Hepatotoxicity is one of the most severe outcomes of chronic intake of excessive doses of Vitamin A. Clinical signs of Vitamin A-induced hepatotoxicity include hepatomegaly, ascites, icterus, edema, and esophageal varices.

 

Histopathological effects include fatty change in the liver, spleen, heart and kidney, and proliferation of fat-storing cells in the liver. In addition, hemosiderosis of the spleen and glomerulonephritis as well as necrotizing nephrosis have been observed. High dose, subchronic treatment caused testicular hypertrophy in adult rats and degenerative testicular changes in weanling rats. Myocardial degeneration associated with ECG changes, and bone marrow hyperplasia were described in rats.

 

Subchronic oral administration produced decreased red blood cell values and increases in serum lipids, cholesterol, triglycerides, and alkaline phosphatase values in several laboratory animal species. Serum transaminase levels are usually moderately elevated and accompanied by signs of cholestasis.

 

High repeated oral doses of Vitamin A resulted in bone fractures secondary to growth disturbances resulting in a thin, fragile bone cortex, as demonstrated in mice, rats, dogs, cats and calves after one week of repeated daily dosing. Effects on teeth include reduced formation of dentine, atrophy of lingual odontoblasts and the degeneration of pulp andodontoblasts accompanied by amorphous calcification of dentine.

 

In adult humans, initial symptoms of systemic hypervitaminosis A may include headache, bone and joint pain, nausea and dry skin. In children, hypervitaminosis A has been described to produce reversible bulging fontanels, possibly due to increased intra-cranial pressure. In addition, nausea and vomiting has been described.

 

According to the dose response assessment by the scientific committee on food (EFSA 2006) mainly on the basis of human surveys, the lowest doses reported to produce the major adverse effects were 7500 RE/day (representing approx 13.5 mg retinyl palmitate/ day) for bulging fontanelles, hepatotoxicity and lipid metabolism, > 3000 RE/day (representing approx 5.5 mg retinyl palmitate/day) for teratogenicity. Data concerning decreased bone density with focus on postmenopausal women at lower dose levels exist, but were considered to be insufficient to provide a sound evidence of causality between vitamin A intake and increased risk for bone fractures.

 

It needs to be metioned, that a deficiency in vitamin A intake leads to a pathological condition as well, leading to increased morbidity and mortility, anaemia, night blindness, xerosis and developmental toxicity.
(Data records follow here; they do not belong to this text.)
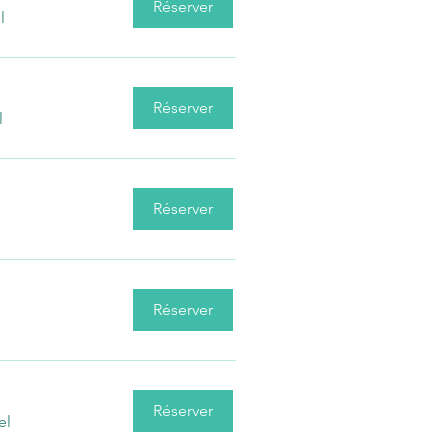
Réserver
l
Réserver
l
Réserver
Réserver
Réserver
el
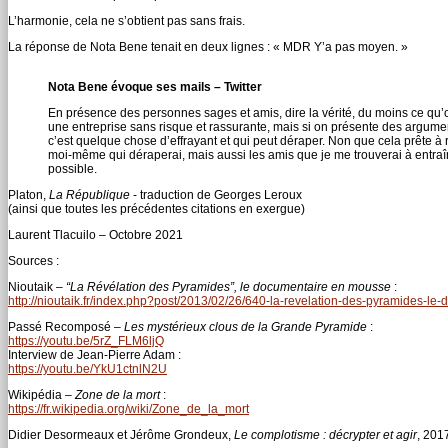
L’harmonie, cela ne s’obtient pas sans frais.
La réponse de Nota Bene tenait en deux lignes : « MDR Y’a pas moyen. »
Nota Bene évoque ses mails – Twitter
En présence des personnes sages et amis, dire la vérité, du moins ce qu’o
une entreprise sans risque et rassurante, mais si on présente des argumen
c’est quelque chose d’effrayant et qui peut déraper. Non que cela prête à rir
moi-même qui déraperai, mais aussi les amis que je me trouverai à entraîn
possible.
Platon,
La République
- traduction de Georges Leroux
(ainsi que toutes les précédentes citations en exergue)
Laurent Tlacuilo – Octobre 2021
Sources :
Nioutaik –
“La Révélation des Pyramides”, le documentaire en mousse
:
http://nioutaik.fr/index.php?post/2013/02/26/640-la-revelation-des-pyramides-l
Passé Recomposé –
Les mystérieux clous de la Grande Pyramide
:
https://youtu.be/5rZ_FLM6ljQ
Interview de Jean-Pierre Adam :
https://youtu.be/YkU1ctnlN2U
Wikipédia –
Zone de la mort
:
https://fr.wikipedia.org/wiki/Zone_de_la_mort
Didier Desormeaux et Jérôme Grondeux,
Le complotisme : décrypter et agir
, 201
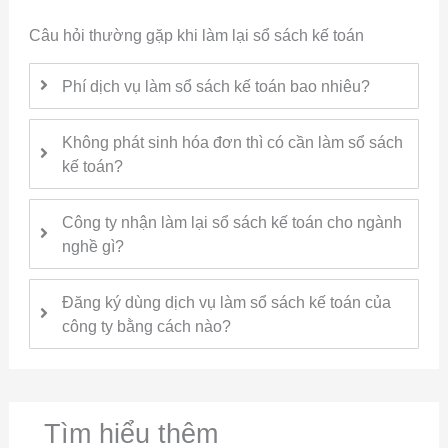
Câu hỏi thường gặp khi làm lại sổ sách kế toán
Phí dịch vụ làm sổ sách kế toán bao nhiêu?
Không phát sinh hóa đơn thì có cần làm sổ sách
kế toán?
Công ty nhận làm lại sổ sách kế toán cho ngành
nghề gì?
Đăng ký dùng dịch vụ làm sổ sách kế toán của
công ty bằng cách nào?
Tìm hiểu thêm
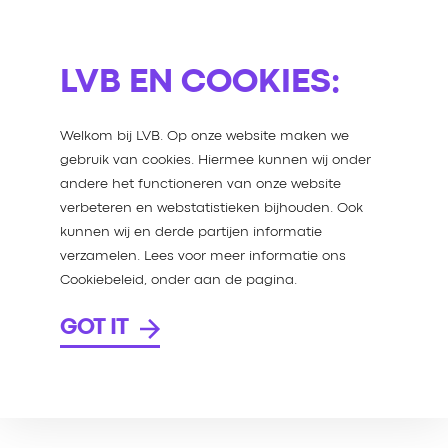
LVB EN COOKIES:
Welkom bij LVB. Op onze website maken we
EDIA
gebruik van cookies. Hiermee kunnen wij onder
andere het functioneren van onze website
verbeteren en webstatistieken bijhouden. Ook
 OP? 6
kunnen wij en derde partijen informatie
verzamelen. Lees voor meer informatie ons
 MOET
Cookiebeleid, onder aan de pagina.
GOT IT
k te zijn. Maar
l media kanalen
Therefore, administration of retinol and/ or the respective ester exert beneficial or adverse effect dependet on the dose.

 

Adverse effects of hypervitaminosis A were observed at low dose levels. However, since the findings of hypervitaminosis A are considered mainly reversible, uptake of retinol and esters are essential for human health, exposure levels are low and safety values are well established, a classification of retinyl palmitate as repeated dose toxicant is not warranted.

Justification for classification or non-classification

The present data on repeated dose toxicity do not fulfill the criteria laid down in regulation 67/548/EEC and 1272/2008/EC, and therefore, a non-classification is warranted.